§ Check your understanding:
1. In the Vail thread, what price does lisevolution give for a day of skiing at Vail?
2. Write out the passage of the Vail thread from "If you drive" to "Vail this year.", word for word.

§ Text excerpt:
--- START ---
# Vail



## Guest (Dec 27, 2007)

Can anyone give me the rundown I havn't been there in like 5 years.


----------



## Guest (Dec 27, 2007)

kinda hard to give a "rundown" of vail. they have replaced most of their slower lifts with high speed quads so its fairly easy to move around the front (if you want to ride the front). I'd recommend blue sky basin if you get some pow. was there last week and was pretty nice already.


----------



## Mr. Right (Sep 27, 2007)

If you drive a Mercedes or BMW SUV and drive really slow in the fast lane you'll fit right in :laugh: Blue Sky Basin is pretty nice, be prepared to spend some cash if you don't have a hookup. I think lift tickets are close to $90 at Vail this year.


----------



## lisevolution (Sep 20, 2007)

I'm headed there in a week and a half and it's $92 for the day. Expensive but considering I pay $76+ for VT hills I am not complaining. Add to that a free condo in Vail and two 23yr old female co-residents as well as a free truck to get around with and you have yourself a sick deal! I'm so amped I can't wait to hit up Blue Sky


----------



## Guest (Jan 15, 2008)

Wow thats expensive! I hear Vail is one of the greats though so it should be fun.


----------
--- END ---
§ Source material:
--- START ---
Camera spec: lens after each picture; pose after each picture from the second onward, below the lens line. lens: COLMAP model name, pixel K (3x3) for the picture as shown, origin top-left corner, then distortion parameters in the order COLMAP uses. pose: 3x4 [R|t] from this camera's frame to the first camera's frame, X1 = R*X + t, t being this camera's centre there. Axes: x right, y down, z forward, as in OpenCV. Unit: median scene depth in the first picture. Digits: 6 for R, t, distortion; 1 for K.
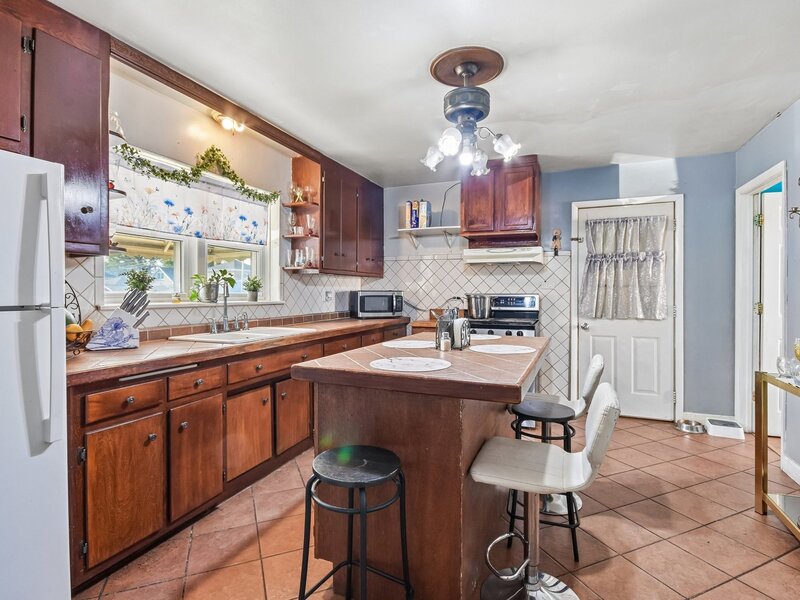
--- END ---
§ Results for each task:
1. $92 for the day.

2.
If you drive a Mercedes or BMW SUV and drive really slow in the fast lane you'll fit right in :laugh: Blue Sky Basin is pretty nice, be prepared to spend some cash if you don't have a hookup. I think lift tickets are close to $90 at Vail this year.